Located across from a bustling Planet Fitness in an otherwise deserted Citadel Mall, 5th Wall Productions is a black box space with some major verve. So much, in fact, that there appears to be a hole in the wall, caused by an actor very much embracing his role.

5th Wall artistic director Blair Cadden acknowledges the physical damage as part of the process. “It is written to be a piece, as the playwright describes, where the physical action is just as important as the words,” says Cadden of the company’s latest production, Big Love. “So you know, not so much in the sense that you have choreography in a musical but more in the sense that there are these more abstracted things going on that sort of take on their own meaning.”

Playwright Charles Mee’s Big Love is timely as hell, with ancient roots and an evergreen sheen — gender roles and power inequities are nothing new. A modern remake of Aeschylus’ The Danaids, Big Love tells the story of 50 brides who flee arranged marriages with 50 grooms — the sons of their father’s twin brother, yikes — they have no interest in marrying.

The brides not-to-be — only three brides and grooms are actually in the play, tiny space, but the presence of the others is implied — end up in a villa on the Italian coast, and the grooms catch up with them. “All hell breaks loose,” says Cadden.

And by hell she means death, and lots of it.
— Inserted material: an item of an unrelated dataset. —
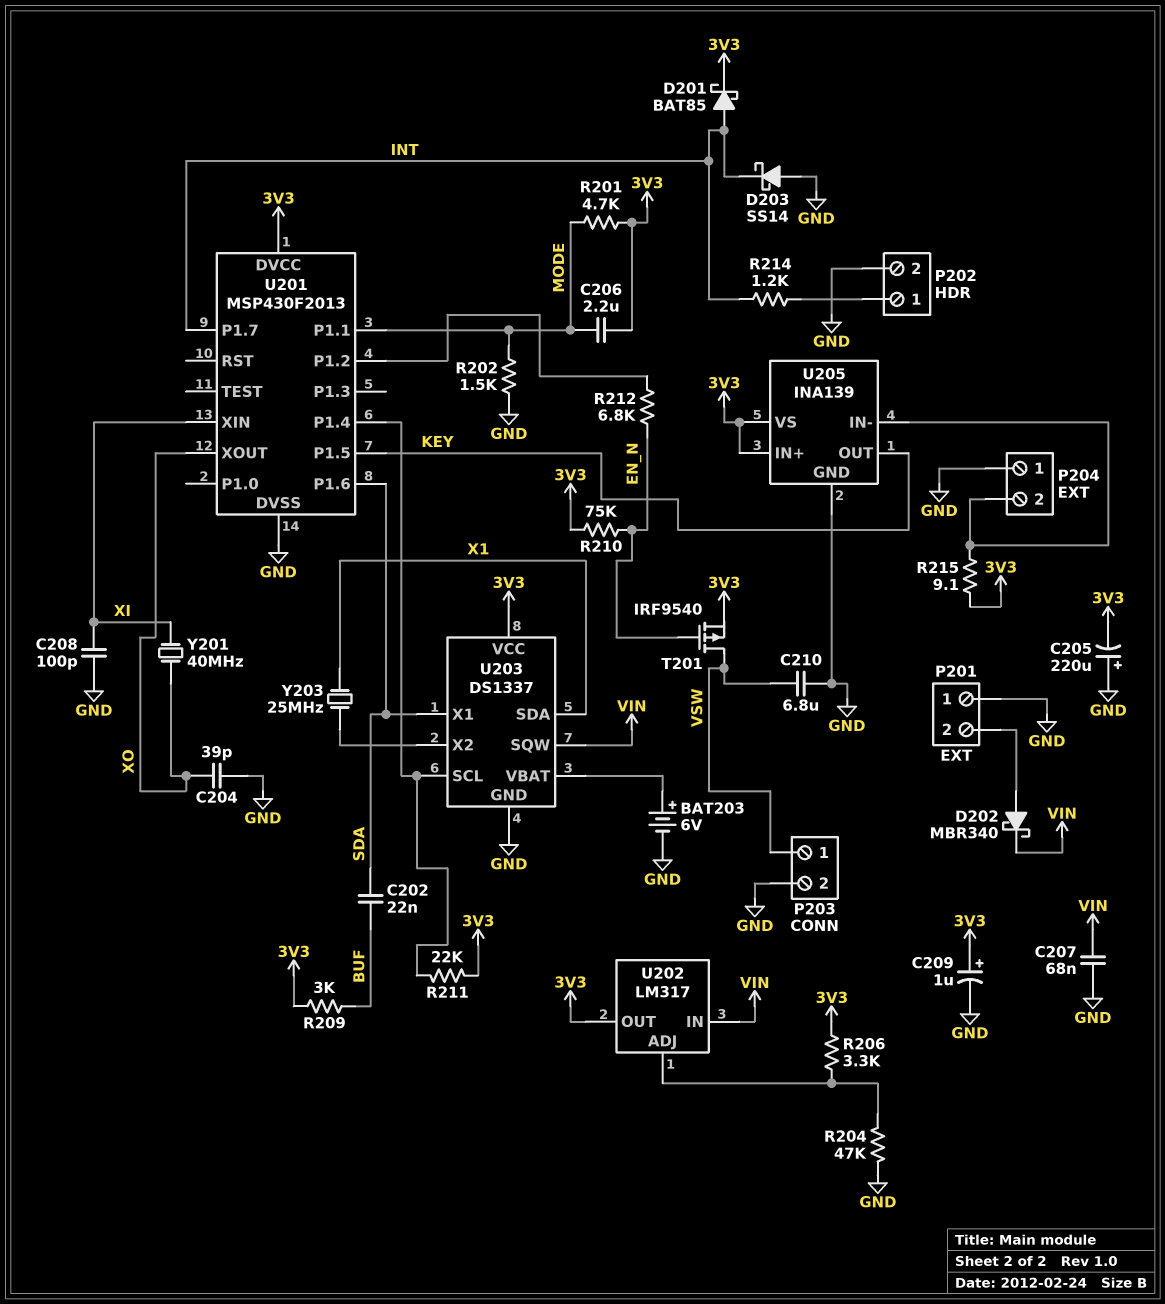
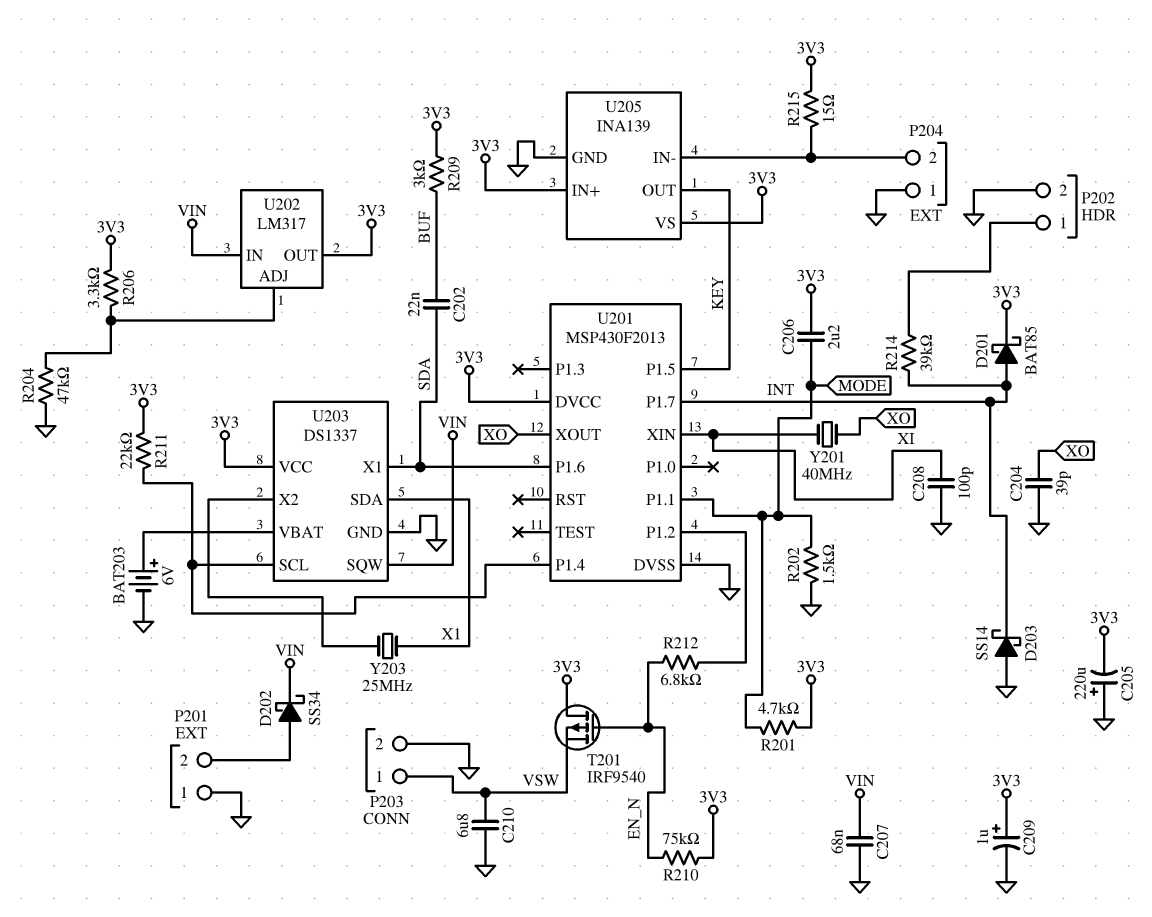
D202: schottky MBR340 (A P201/2, K VIN) -> schottky SS34 (A P201/2, K VIN)
R214: 1.2k (INT, P202/1) -> 39k (INT, P202/1)
R215: 9.1 (3V3, P204/2) -> 15 (3V3, P204/2)
T201: PMOS IRF9540 (G EN_N, D VSW, S 3V3) -> PMOS IRF9540 (G EN_N, D 3V3, S VSW)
Only one couple survives. That’s not a spoiler, though, assures Cadden, “It’s kind of how we get there that’s the fun part.”

The violence and drama of Big Love is to be expected from a piece inspired by an ancient Greek production, but the phsyicality is not just included to evoke that sense of classic tragic theater. “It’s got beautiful language and then there are these moments where the language just falls away and it explodes into this crazy physical free-for-all. That sort of tackles it on a totally different, more gut level.”

At one point during rehearsal, Cadden says the brides were in the middle of a scene where they were ranting and raving against the men who claimed they were “theirs” and Cadden says she told them “‘I want you to all stop and just scream… I was listening to something on the radio the other day and all I wanted to do was just scream at my radio, no words. And I said ‘why not let them do that?’ It’s not typically acceptable in society to have these primal screams in public but in the theater you get to do that.”

The primal screams are in response to the unwanted advances of the grooms, who, says Cadden, “display the sort of toxic masculinity that lends itself to a culture where men think they’re entitled to demand that women marry them or more to our own culture to demand that women go out with them or whatever else with them.” In the midst of the #MeToo reckoning, this ancient tale feels all too prescient. “It plays out in this really visceral physical way that it’s a little bit startling and it’s very off-putting but it’s also I think very expressive of what’s really beneath that sort of attitude and putting it in the actor’s body instead of just in their words.”

Cadden says the play explores how “we as humans can be passionate and throw a tantrum and you can also have a very sweet tender moment.” The two are not mutually exclusive. “I think one of the messages [of the play] is that we all contain those multitudes.”

The play falls under 5th Wall’s fourth season mission of “No Apologies.” And it’s premiering right before Valentine’s Day. So one may assume that walking out of the theater, you’d be ready to swear off love and perhaps the opposite sex for the forseeable future. But Big Love is many things, including a love story.

“There’s this secondary plot of ‘what does it take to make a relationship work in this sort of toxic society that we live in?'” says Cadden. “You know what does it take to find that equality and balance and mutual respect that a relationship actually does require.”

Cadden says we aren’t left with any certainty about what will become of the one living couple, but at the end we do reach a point Cadden says is best summed up in one line: “There’s a beautiful speech at the end of the play actually that the grandmother character gives and she says, ‘You know the greatest of all human qualities is sympathy.”